Дня своего освобождения Митя ждал с опаской, не ощущая ни радостного нетерпения, ни алчного ожидания. Там - знакомый хаос, беспардонный и навязчивый, и нет камеры, в которой можно от него спрятаться. Щупальца хаоса снова заскользят по нему, полезут внутрь, ломая защитные створки, тщательно обследуя каждый миллиметр души: кто? зачем? по праву ли здесь?
Вот если бы отсюда - прямо домой, в Тбилиси!
Сменялись по кругу охраняющие его курсанты, ИВС становился все более привычен. Крысиные шорохи под нарами, теплая грязная "дежурка", сложенные в коридоре для просушки сучья и бумага, стопки отодранного в кабинете начальника паркета - все это казалось теперь вполне пригодным для жизни. Неделя, вначале показавшаяся бесконечной, как пытка, пробежала, шла вторая.
День десятый, последний, начался для него со скрипа открываемой печной дверцы, запаха остывшей золы и дружеской перебранки охраны. Типичное утро, не предвещавшее ничего нового. Вчера он остался ночевать возле печки и, видимо, надышался. Голова гудела бронзовым колоколом. Сменившиеся прощались с заступившими. Обменивались новостями, что поведали вернувшиеся из Баку (Митя уже слышал от своих), делились всякими полезными мелочами: где найти чего-нибудь для топки, каков счет в "крысиной рулетке" - скольких прихлопнуло "крысоловкой", сколькие благополучно утащили приманку. (Счет был восемь - два в пользу крыс.) Говорили что-то о каком-то ЧП у военных, но толком ничего не знали. Влад, заставший Митю в третий раз, хлопал по плечу и поздравлял со скорым "откидоном".

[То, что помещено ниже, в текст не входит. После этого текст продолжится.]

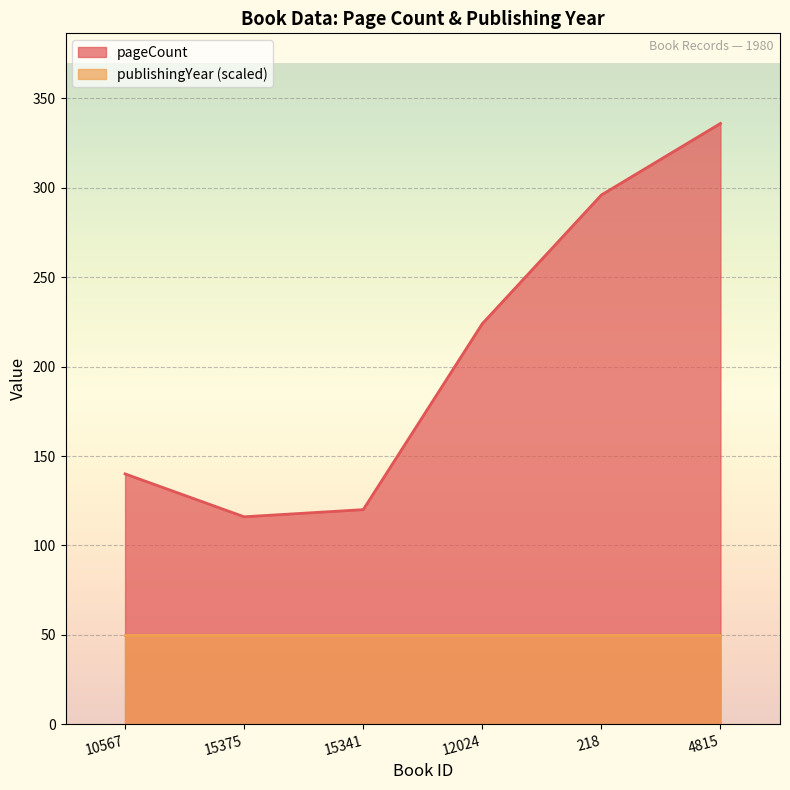

How many data points are less than 224?

3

– День да ночь, сутки прочь. Делов-то.
Но совершилось все раньше времени.
Умывшись в туалете, Митя ждал дневального или кого-нибудь из второго взвода с пайком на сегодня. А пришел Онопко. Без пайка. Капитана прозевали, и он застал арестанта вместе с охраной, развалившимися у только что разожженной печки. Все повскакивали, Влад засуетился, с перепугу не зная, что делать - то ли командовать "смирно", то ли пригласить Онопко присесть. Митя молча вышел в коридор и направился к камере, но Онопко остановил его:
– Подожди меня во дворе.
Был он необычен с лица, растерян. Ни слова не сказал о запрещенном на гауптвахте бушлате, хоть и бросил на него хваткий взгляд: не забыл. Митя протиснулся в висящую на одной петле дверь и вышел во двор.
Онопко вынул из-под полы шинели какую-то бумагу и протянул Владу, предварительно коротко спросив что-то - видимо, уточнил, он ли старший. Влад, не читая, держал бумагу и смотрел на Онопко. Тот говорил. Менты слушали молча и переглядывались. Мустафа поднял брови до самой челки, торчащей черной сапожной щеткой. Наконец капитан вышел к Мите.
– Пошли, - сказал он, проходя мимо и направляясь к арке выхода.
Митя посмотрел на его быстро удаляющуюся спину, подумал: "Амнистия!" и обернулся к ИВС, чтобы махнуть на прощание в окно. Но никто из находившихся в комнате не смотрел в его сторону. Он поспешил за Онопко. Бурые подмерзшие лужи. Гулкая, засыпанная хламом и припахивающая мочой арка - и он "на воле". Человек-БМД несся на всех парах, Митя с трудом за ним поспевал. Увы, хотелось бы не так... хотелось бы постоять, оглядеться... хотелось бы прочувствовать. Подготовиться.
На площади общее построение. Гул, как невидимая мушиная туча, висит над ней. Командиры возле своих подразделений. Хлебников, Стодеревский, особист и Трясогузка напротив строя. Переговариваются. Лица нехорошие. Как у сержантов в вечер их отъезда из Вазиани. Трясогузка берет под козырек, убегает в комендатуру. Особист отходит на два шага в сторонку, прикуривает, повернувшись спиной. (Небывалая
вещь - при Стодеревском.) Хлебников пускается в свою обычную наполеоновскую беготню взад-вперед - руки за спину, подбородок на грудь. До тротуара и обратно.